- **Challenge**
Print the opening of the listing below word for word, from its first line up to and including the line with "crop and rotate: left 35.509%, top".

- **Data for this exercise**
'''

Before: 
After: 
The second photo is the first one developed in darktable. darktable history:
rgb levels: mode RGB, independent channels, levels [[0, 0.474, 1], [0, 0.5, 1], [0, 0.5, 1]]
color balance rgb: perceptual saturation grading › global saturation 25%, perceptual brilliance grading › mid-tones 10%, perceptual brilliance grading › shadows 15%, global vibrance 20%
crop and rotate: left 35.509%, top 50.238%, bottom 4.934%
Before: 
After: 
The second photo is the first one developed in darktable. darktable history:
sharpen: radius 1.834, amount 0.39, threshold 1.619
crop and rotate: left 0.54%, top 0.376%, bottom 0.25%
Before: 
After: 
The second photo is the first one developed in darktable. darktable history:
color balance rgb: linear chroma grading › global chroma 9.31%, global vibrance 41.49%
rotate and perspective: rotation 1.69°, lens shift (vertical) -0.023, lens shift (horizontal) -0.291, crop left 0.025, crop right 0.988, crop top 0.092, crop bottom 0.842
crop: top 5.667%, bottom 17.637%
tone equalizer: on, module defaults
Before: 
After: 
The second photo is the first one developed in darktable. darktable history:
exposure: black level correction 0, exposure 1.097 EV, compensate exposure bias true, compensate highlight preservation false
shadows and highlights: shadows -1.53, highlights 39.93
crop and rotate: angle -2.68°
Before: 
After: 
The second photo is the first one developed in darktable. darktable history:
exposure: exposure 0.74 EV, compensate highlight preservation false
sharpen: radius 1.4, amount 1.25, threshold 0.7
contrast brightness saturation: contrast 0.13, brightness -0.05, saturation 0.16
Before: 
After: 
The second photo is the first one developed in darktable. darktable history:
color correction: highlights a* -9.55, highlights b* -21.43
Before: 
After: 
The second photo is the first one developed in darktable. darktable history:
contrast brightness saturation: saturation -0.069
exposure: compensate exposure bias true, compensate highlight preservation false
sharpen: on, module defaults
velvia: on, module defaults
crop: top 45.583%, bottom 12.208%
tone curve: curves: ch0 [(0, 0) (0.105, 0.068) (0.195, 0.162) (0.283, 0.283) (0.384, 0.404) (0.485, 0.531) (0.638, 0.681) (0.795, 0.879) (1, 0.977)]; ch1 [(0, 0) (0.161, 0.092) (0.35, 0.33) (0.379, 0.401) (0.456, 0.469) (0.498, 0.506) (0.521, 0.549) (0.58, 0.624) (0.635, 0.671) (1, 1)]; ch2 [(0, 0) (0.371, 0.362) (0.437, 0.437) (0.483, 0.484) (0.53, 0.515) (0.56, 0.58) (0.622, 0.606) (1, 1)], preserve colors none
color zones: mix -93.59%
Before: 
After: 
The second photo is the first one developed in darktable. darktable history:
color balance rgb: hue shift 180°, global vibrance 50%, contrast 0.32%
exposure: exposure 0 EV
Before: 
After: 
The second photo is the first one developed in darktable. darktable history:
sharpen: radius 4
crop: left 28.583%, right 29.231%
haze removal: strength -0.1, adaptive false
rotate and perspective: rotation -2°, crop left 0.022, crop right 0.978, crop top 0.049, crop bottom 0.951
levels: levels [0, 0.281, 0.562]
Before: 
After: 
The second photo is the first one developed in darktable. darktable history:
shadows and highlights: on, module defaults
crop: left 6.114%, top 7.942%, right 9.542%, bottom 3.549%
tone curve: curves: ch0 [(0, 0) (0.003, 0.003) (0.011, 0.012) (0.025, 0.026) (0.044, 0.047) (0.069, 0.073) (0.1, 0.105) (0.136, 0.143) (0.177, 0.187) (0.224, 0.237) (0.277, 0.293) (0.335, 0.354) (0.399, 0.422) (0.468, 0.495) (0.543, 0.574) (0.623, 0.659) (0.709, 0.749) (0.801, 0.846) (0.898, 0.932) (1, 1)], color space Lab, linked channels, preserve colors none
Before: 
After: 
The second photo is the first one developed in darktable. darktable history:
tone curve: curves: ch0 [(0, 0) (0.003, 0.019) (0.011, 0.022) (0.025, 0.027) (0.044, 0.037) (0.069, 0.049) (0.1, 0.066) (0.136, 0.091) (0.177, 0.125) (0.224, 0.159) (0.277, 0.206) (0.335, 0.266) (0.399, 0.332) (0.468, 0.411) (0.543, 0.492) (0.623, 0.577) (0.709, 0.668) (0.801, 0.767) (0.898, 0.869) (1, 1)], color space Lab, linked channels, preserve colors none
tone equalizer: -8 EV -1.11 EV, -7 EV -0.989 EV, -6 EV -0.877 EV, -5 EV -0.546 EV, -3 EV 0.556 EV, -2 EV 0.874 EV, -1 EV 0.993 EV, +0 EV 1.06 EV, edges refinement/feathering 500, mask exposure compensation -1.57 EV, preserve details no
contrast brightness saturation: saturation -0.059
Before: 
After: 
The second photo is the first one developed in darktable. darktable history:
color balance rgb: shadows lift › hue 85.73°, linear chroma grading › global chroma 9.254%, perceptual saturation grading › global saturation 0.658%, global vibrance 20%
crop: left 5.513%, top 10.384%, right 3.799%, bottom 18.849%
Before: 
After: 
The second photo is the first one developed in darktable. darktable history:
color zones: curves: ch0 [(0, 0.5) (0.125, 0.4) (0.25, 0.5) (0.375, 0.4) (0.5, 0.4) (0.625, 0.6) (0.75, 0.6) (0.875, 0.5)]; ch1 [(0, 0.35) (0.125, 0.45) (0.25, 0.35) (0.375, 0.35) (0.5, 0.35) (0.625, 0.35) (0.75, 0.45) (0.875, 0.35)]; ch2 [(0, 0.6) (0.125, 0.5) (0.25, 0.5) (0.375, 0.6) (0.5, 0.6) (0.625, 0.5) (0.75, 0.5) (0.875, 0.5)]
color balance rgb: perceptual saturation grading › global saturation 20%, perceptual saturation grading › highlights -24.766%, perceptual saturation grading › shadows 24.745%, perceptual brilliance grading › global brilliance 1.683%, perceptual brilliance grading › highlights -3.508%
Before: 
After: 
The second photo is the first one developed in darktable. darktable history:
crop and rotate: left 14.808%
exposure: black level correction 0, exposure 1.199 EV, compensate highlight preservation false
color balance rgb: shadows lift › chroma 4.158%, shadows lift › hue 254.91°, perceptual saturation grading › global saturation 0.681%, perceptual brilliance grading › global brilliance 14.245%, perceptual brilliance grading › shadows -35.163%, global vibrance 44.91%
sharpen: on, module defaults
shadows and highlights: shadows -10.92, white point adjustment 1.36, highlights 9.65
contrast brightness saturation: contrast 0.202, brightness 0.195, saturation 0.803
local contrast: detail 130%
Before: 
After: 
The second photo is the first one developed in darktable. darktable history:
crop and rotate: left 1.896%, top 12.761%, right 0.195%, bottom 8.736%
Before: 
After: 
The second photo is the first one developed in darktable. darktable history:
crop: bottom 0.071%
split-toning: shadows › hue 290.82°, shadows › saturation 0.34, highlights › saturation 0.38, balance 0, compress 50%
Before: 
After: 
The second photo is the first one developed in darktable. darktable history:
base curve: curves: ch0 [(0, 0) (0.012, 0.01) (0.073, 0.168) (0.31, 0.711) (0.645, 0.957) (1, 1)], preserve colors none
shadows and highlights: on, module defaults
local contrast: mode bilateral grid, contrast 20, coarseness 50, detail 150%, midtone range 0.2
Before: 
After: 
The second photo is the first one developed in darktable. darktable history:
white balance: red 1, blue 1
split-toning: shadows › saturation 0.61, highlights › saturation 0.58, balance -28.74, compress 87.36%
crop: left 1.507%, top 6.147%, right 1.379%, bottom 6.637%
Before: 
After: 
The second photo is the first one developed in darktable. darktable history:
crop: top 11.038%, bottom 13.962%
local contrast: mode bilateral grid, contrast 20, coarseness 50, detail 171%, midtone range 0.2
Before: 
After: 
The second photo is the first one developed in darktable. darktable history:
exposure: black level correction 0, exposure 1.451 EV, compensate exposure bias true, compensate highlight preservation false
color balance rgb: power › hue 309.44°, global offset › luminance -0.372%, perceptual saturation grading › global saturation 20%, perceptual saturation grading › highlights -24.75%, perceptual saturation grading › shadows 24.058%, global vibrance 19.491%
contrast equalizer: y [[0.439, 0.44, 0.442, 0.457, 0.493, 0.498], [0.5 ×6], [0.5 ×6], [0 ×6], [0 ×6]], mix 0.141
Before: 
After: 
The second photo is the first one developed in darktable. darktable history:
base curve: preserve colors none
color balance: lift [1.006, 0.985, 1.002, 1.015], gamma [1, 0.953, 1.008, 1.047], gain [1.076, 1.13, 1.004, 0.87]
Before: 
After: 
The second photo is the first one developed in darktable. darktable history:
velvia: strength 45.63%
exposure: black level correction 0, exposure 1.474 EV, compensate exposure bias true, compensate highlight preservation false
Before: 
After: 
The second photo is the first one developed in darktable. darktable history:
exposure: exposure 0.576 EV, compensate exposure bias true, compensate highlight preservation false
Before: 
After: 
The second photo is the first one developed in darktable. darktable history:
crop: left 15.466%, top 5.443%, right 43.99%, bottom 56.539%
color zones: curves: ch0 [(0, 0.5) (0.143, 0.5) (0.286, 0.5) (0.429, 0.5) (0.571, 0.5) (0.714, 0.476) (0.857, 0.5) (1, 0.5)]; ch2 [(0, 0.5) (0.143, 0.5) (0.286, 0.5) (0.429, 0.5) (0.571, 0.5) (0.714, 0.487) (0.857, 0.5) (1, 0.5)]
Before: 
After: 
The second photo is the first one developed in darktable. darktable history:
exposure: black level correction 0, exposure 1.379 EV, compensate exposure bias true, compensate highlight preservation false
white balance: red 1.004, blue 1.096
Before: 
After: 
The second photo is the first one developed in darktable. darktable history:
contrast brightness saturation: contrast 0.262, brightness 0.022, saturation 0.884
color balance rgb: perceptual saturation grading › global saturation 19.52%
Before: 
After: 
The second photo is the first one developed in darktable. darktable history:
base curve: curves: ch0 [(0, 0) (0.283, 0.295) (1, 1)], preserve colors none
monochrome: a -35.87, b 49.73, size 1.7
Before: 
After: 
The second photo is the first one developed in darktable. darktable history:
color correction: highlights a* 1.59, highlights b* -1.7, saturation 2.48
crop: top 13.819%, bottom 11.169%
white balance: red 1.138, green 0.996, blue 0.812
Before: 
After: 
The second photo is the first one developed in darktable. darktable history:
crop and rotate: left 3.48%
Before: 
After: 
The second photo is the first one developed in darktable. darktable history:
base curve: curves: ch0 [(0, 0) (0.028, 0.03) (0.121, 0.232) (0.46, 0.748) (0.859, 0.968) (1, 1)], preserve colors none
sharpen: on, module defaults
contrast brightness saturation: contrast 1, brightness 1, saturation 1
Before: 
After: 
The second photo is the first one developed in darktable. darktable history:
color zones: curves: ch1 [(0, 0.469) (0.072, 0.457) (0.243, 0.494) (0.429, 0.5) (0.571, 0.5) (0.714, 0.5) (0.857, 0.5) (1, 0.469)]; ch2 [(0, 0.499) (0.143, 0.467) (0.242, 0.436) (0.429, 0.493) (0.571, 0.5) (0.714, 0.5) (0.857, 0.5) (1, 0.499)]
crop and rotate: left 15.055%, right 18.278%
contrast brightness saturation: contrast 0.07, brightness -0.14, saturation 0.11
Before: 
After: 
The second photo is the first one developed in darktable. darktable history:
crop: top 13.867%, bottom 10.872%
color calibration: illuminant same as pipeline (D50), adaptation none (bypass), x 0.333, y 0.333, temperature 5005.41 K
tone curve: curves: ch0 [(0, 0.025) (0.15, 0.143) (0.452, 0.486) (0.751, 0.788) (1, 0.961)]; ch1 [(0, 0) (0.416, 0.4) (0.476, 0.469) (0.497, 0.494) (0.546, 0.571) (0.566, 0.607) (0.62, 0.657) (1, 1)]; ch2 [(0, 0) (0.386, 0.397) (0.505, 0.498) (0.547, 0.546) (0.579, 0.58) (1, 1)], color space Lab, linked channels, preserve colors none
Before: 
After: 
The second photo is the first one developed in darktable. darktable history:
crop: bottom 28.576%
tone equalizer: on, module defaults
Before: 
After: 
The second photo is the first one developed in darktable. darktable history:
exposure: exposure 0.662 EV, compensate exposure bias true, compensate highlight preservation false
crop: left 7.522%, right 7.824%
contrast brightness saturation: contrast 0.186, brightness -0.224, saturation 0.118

'''

- **Written answer**
Before: 
After: 
The second photo is the first one developed in darktable. darktable history:
rgb levels: mode RGB, independent channels, levels [[0, 0.474, 1], [0, 0.5, 1], [0, 0.5, 1]]
color balance rgb: perceptual saturation grading › global saturation 25%, perceptual brilliance grading › mid-tones 10%, perceptual brilliance grading › shadows 15%, global vibrance 20%
crop and rotate: left 35.509%, top 50.238%, bottom 4.934%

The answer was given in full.